Ms. Hetico: What is your answer to our domestic healthcare insurance conundrum and the uninsured crisis?

Dr. Marcinko: That’s way-off topic point, but we do have a healthcare safety-net in this country. The system is not always like Michael Moore portrayed in Sicko; but it’s just not always economically optimized either.

Ms. Hetico: Such an obtuse reply; just what does that mean? 

Dr. Marcinko:  Well, as an economist, just let me say that healthcare is not always delivered to the right patient, for the correct reason, at the most appropriate venue, by the right provider, or in the most efficacious route or cost effective manner.  Nevertheless, the demographics are against us making our task Sisyphus-like unless there is a paradigm-shift in medicine; rather than incremental adjustments.  

Ms. Hetico: So, just like the gods who had condemned Sisyphus to ceaselessly rolling a rock to the top of a mountain, where it would fall back again repeatedly of its own weight – we are doomed in healthcare?  

Dr. Marcinko: Not at all – prologue is not epilogue – but the analogy seems a good temporary one.  

Ms. Hetico: Who is your favorite philosopher?

Dr. Marcinko: Well, I am partial to several related healthcare ideas of Ann Rynd who postulated the existence of managed care and restrictive HMO-like entities more than half-century ago. Not only were many of her thoughts about it negative, some have come to fruition in one-way or another. 

Ms. Hetico: Her broad philosophy was one of objectivism, wasn’t it? 

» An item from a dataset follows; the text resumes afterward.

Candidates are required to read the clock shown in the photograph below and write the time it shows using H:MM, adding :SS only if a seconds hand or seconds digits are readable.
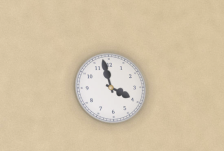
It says 3:58
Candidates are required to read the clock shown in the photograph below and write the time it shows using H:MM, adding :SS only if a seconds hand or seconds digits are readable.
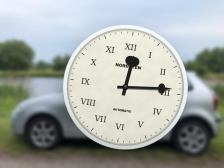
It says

Dr. Marcinko: That’s right; and objectivism encompasses positions on metaphysics epistemology, ethics, politics and aesthetics.  As a health economist, I interpret it aggregate the morality of rational self-interest and how society – or even an industry like healthcare – can stagnate when independent productive achievers (think doctors) begin to be socialized and even punished for accomplishments, even though society is more healthy and prosperous by allowing, encouraging and rewarding such self-reliance and individual achievement. 

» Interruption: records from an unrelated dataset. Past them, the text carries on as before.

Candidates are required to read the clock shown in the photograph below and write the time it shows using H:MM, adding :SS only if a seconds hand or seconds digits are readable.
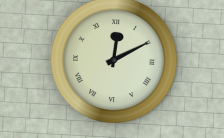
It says 12:10
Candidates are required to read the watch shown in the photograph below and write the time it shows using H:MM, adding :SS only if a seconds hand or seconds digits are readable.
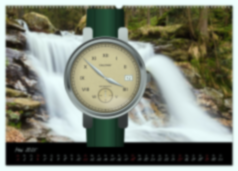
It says 3:52
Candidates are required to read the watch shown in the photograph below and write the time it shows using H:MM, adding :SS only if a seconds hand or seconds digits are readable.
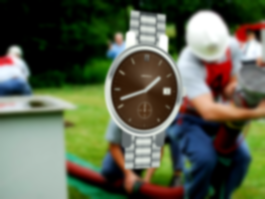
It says 1:42
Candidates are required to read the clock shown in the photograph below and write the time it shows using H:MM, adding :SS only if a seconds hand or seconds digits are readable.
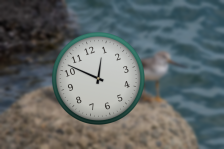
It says 12:52
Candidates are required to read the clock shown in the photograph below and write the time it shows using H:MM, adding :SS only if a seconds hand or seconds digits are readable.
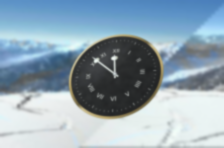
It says 11:52
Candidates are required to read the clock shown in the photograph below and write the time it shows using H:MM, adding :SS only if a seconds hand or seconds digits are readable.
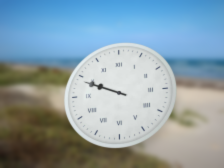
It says 9:49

Ms. Hetico: So, now you are an ethicist, too? 

Dr. Marcinko: Hardly, but independence and personal happiness flourish to the extent that we are free; and achievement rewarded to the extent that individual ownership of ideas and innovation is respected.

Ms. Hetico: Shall I add the moniker of “philosopher-ethicist” to your credentials?  

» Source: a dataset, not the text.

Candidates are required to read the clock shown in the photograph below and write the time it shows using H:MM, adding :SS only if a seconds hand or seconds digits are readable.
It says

Dr. Marcinko: Not at all. Sorry, my Jesuit background from Loyola College, and the Woodstock Theological Seminary in DC, bleeds-through sometimes. Actually, my favorite medical ethicist is John LaPuma MD, in Chicago.

Ms. Hetico: Good pun – with the “bleeds-through.” 

Dr. Marcinko: It wasn’t intentional. 

Ms. Hetico: Any last thoughts on medical unionization? 

Dr. Marcinko: Remember, if you merely want a static job with promised security, pledged retirement benefits, limited goals and structured regulations; join a medical union [HMO, or privately accept any and all healthcare and/or governmental plans] and be mental laborer. 

However, if you desire more, such as the possibility of a dynamic medical career, the unlimited security of your brainpower, defined retirement contributions, infinite potential with risks and rules you can create along the way; don’t join the union, remain a real professional and be a physician. 

Ms. Hetico: Thank you Dr. Marcinko. It was the most unusual interview I have ever done. 

Dr. Marcinko: And, thank you too! It’s an important topic that has not been addressed much on the blogs!  

Ms. Hetico: I’m sure this discussion will change all that. I can see the avalanche of email opinions, text messages and blog reactions now; both for and against. 

Dr. Marcinko: I hope so, too!  BTW: Who do you interview next? 

Ms. Hetico: That information is confidential. 

Dr. Marcinko: OK then: What’s for dessert? Peach-cobbler, I hope.